Make the consequences clear and act upon it. If you haven’t done so in the past, then they will be taken aback at first, but they will come around sooner than you think. When you see a change in their behavior, be spontaneous and reward them from time to time as well.

Punishment is not your only weapon

People are weird creatures and what works on one person will have the opposite effect on someone else. If you have two or more kids, you will undoubtedly have noticed from a young age that your kids differ like night and day.

As an adult, you will have also noticed that there are things that you deem important that other people don’t. That is why we read reviews like Thesis Rush reviews to establish if a service will work for you or not.

Kids also react differently to discipline and learning. Some kids only need a firm voice and others will rebel against a stern command. As a parent, you need to figure out what works for your kids.

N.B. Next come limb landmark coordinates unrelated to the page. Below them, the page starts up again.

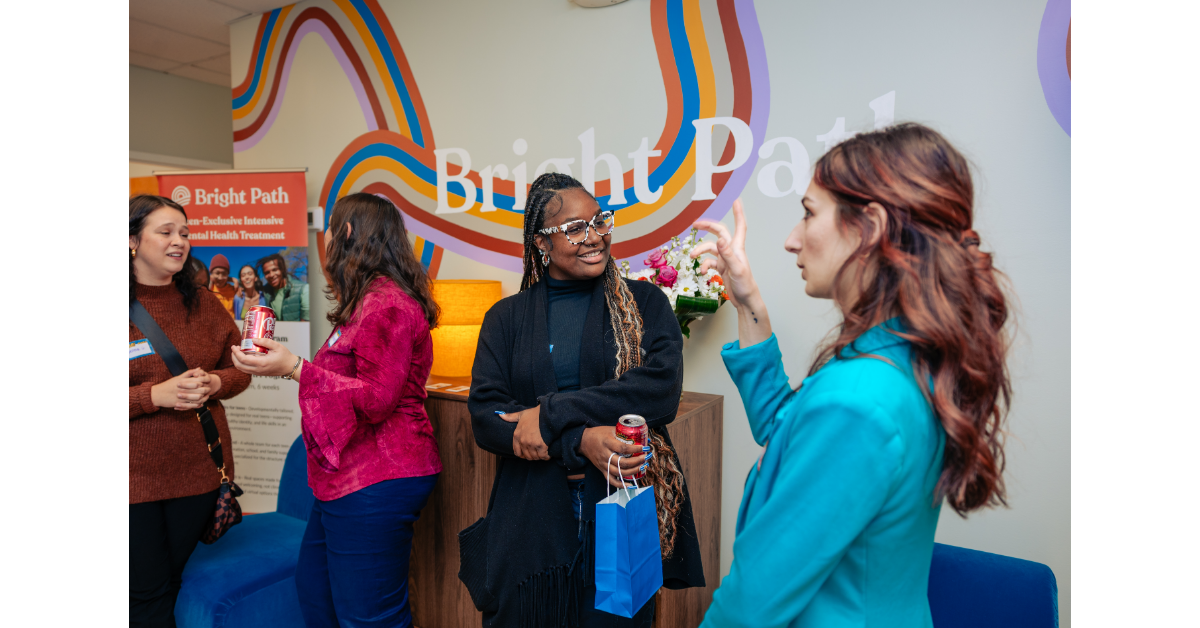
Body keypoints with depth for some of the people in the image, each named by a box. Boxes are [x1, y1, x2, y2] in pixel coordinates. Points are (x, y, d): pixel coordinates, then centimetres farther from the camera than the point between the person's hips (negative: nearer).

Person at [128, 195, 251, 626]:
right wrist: (155, 395, -21)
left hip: (199, 469, 3)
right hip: (137, 476, -3)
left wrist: (215, 382, -11)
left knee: (180, 584, 16)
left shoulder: (203, 303, 5)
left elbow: (240, 368, 9)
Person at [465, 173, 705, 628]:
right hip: (531, 527, 1)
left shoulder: (645, 304, 3)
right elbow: (484, 415, -4)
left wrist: (551, 416, -15)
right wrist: (581, 441, -18)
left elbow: (661, 390, -13)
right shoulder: (506, 317, 6)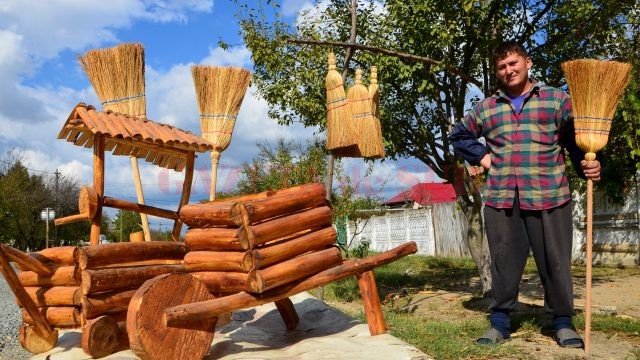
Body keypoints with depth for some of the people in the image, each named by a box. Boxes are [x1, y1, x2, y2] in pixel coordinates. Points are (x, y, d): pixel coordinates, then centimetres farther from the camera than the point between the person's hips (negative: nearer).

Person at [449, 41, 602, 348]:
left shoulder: (557, 99, 7)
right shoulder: (484, 108, 14)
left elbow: (576, 139, 2)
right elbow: (458, 135, 25)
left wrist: (586, 163, -17)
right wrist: (481, 156, 10)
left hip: (548, 196, -2)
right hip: (500, 198, 2)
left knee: (555, 261, 5)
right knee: (504, 262, 7)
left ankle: (562, 321, 21)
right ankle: (500, 321, 17)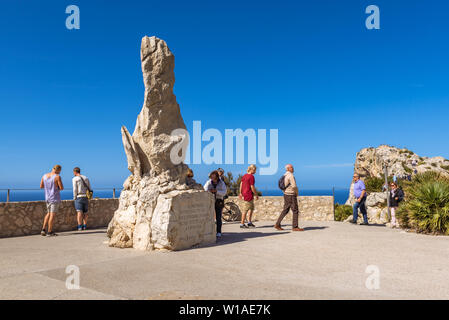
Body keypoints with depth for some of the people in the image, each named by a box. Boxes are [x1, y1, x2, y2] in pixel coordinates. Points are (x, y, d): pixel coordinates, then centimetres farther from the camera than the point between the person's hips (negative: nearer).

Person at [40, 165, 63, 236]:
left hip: (47, 198, 6)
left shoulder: (44, 176, 4)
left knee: (49, 213, 20)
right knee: (52, 214, -2)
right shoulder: (57, 177, -15)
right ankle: (49, 232, 0)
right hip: (55, 198, -6)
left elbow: (41, 186, 11)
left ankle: (43, 229, 13)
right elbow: (61, 188, -15)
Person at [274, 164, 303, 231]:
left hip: (286, 195, 9)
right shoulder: (290, 175, -16)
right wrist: (297, 193, -6)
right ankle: (295, 227, 2)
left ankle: (277, 224, 10)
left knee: (285, 210, 12)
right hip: (291, 195, -9)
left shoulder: (284, 176, 14)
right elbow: (294, 186, -22)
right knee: (295, 211, -2)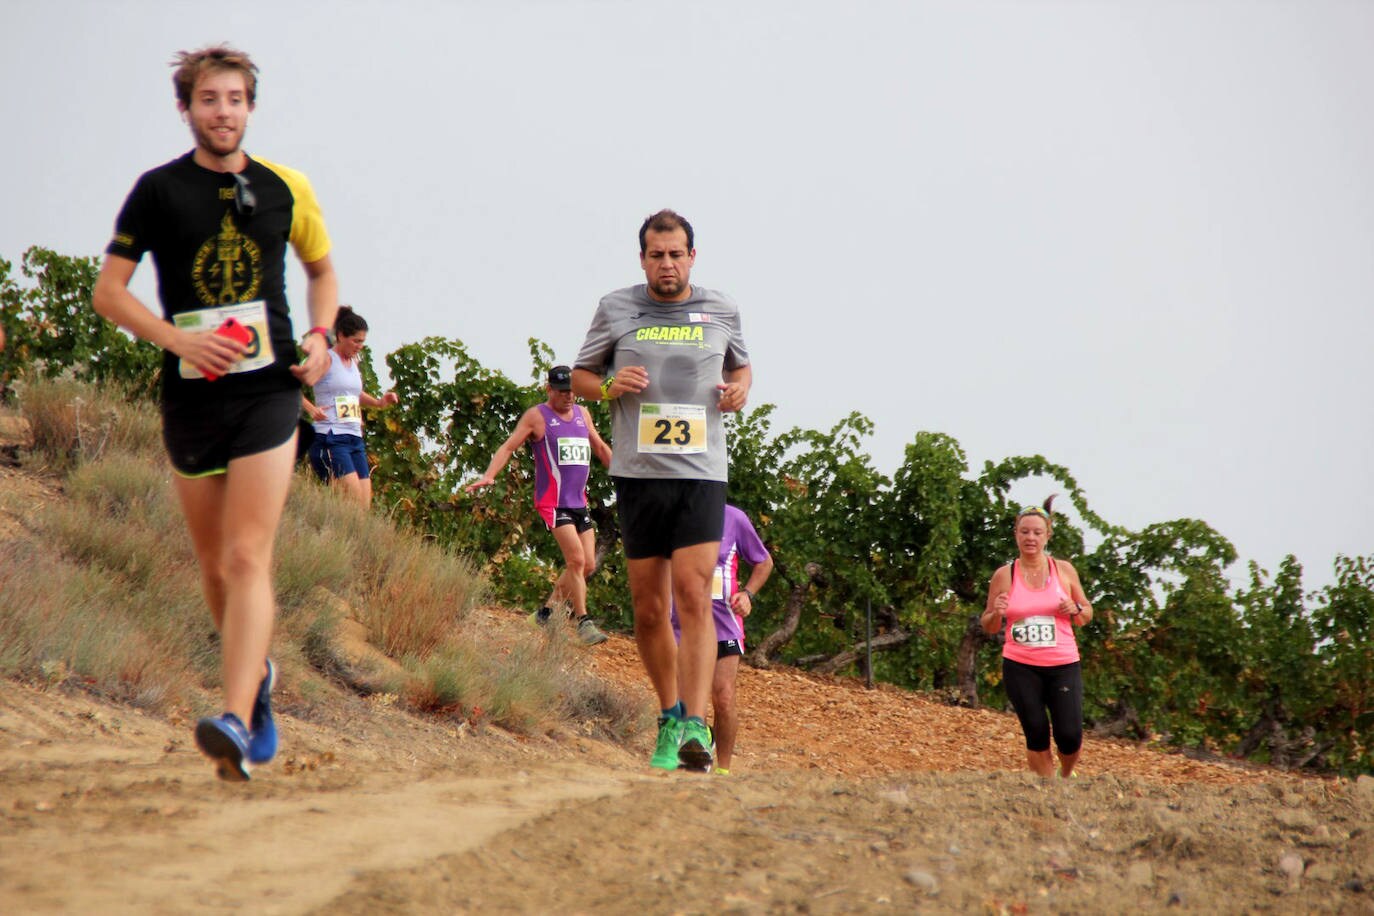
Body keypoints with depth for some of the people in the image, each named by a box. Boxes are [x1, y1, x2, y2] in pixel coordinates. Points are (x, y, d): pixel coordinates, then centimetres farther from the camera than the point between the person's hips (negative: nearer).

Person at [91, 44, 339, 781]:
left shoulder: (285, 188, 5)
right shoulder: (159, 190, 0)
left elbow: (321, 268, 22)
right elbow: (108, 291, 0)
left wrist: (321, 335, 4)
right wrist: (178, 338, -15)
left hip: (269, 391, -1)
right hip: (191, 397, 1)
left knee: (248, 557, -14)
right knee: (215, 566, 10)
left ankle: (237, 722, -24)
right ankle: (257, 675, 37)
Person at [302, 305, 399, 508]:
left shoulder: (354, 363, 18)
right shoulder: (326, 359, -5)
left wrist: (379, 402, 19)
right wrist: (310, 408, -24)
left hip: (355, 439, 8)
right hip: (330, 438, -8)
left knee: (364, 506, -1)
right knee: (352, 503, -21)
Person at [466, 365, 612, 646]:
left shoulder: (582, 414, 16)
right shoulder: (536, 416, -2)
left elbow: (600, 448, 29)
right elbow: (508, 446, -8)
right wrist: (489, 475, -22)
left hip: (579, 501, 7)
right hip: (553, 502, -7)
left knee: (588, 565, 4)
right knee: (576, 560, -17)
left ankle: (547, 611, 17)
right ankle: (583, 622, -12)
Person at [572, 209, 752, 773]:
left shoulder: (721, 311, 9)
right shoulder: (615, 309, 6)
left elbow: (740, 365, 26)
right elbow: (580, 377, 14)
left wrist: (740, 388, 3)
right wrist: (609, 386, -7)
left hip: (702, 473, -1)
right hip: (637, 473, 1)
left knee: (693, 597, -15)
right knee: (649, 608, 5)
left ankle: (695, 726, -18)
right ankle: (669, 715, 23)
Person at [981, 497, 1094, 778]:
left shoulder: (1064, 570, 4)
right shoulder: (1004, 575, 1)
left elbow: (1087, 614, 13)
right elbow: (988, 626, 8)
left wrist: (1076, 610, -9)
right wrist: (997, 614, -14)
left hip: (1063, 664, 0)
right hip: (1020, 667, 0)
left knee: (1070, 735, -5)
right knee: (1036, 735, -2)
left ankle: (1067, 776, 26)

That means that you will teach your kids in different ways as well. The one child will only need an assertive look to be persuaded to follow your instruction, whereas another child will only respond to positive reinforcement.

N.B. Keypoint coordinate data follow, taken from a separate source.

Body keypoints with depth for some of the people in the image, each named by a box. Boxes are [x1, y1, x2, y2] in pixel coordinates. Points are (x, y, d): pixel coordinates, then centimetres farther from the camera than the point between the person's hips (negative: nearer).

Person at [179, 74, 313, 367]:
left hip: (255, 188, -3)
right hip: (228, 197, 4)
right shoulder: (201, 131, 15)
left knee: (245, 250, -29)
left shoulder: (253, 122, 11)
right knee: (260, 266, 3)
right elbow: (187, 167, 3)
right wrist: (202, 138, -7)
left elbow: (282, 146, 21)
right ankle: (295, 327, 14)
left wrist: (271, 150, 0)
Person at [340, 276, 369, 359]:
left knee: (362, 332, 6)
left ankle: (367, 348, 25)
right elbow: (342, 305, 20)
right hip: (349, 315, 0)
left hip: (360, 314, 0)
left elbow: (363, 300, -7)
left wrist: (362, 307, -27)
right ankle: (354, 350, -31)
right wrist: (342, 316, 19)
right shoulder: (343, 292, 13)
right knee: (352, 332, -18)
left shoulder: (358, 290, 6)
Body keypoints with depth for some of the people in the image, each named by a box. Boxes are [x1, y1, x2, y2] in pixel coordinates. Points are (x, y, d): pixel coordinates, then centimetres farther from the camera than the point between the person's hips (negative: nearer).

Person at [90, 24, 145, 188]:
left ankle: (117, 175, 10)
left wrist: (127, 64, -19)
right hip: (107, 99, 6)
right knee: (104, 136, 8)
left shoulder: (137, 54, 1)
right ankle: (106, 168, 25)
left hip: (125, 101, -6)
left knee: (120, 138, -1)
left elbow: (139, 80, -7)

What this means is that you will have to step up your affirmation game and give praise where it is due. In cases like these, you have to keep a balance, though.

You need to enforce positive behavior, not identity. It is easy for a child to develop a performance mentality and find his or her self-worth in achievements rather than knowing who they are.

The problem might be something completely different

No parent ever wants to learn that there might be a developmental problem with their children. If you have done everything in your power and jumped through all the disciplinary hoops to get your child to listen and nothing changes, then you need to consider other issues.

One can usually tell that the problem lies elsewhere if the behavior of the child is exhibited in more than one environment, like a school or a friend’s house.

This is when you need to ask yourself the difficult questions and start ruling out the other possibilities. You need to establish whether your child could have a hearing problem or maybe has a short attention span. It is never something that a parent wants to discover, but maybe there could be some other cognitive issue that is causing the behavior.

The best course of action is to take action. It doesn’t help anyone if you don’t want to admit that there could be an issue. The sooner the cause is identified, the sooner something can be done about the issue.

What you will find is that your relationship with your child will dramatically improve and you will spend way less time fighting than before. Your child will thank you and you will actually like your child.

The bottom line

No one ever said that parenting is easy, but if you see the hard times through, you will reap the rewards. There is nothing that can compare to the feeling of seeing your children succeed in life. The road to success is long and sometimes rather bumpy, but it is all worth it in the end.

You can take solace in the fact that you are not alone and that the problems you face is not unique. There are plenty of parents that have the same issues. Do yourself a favor and listen to the wisdom of others from time to time.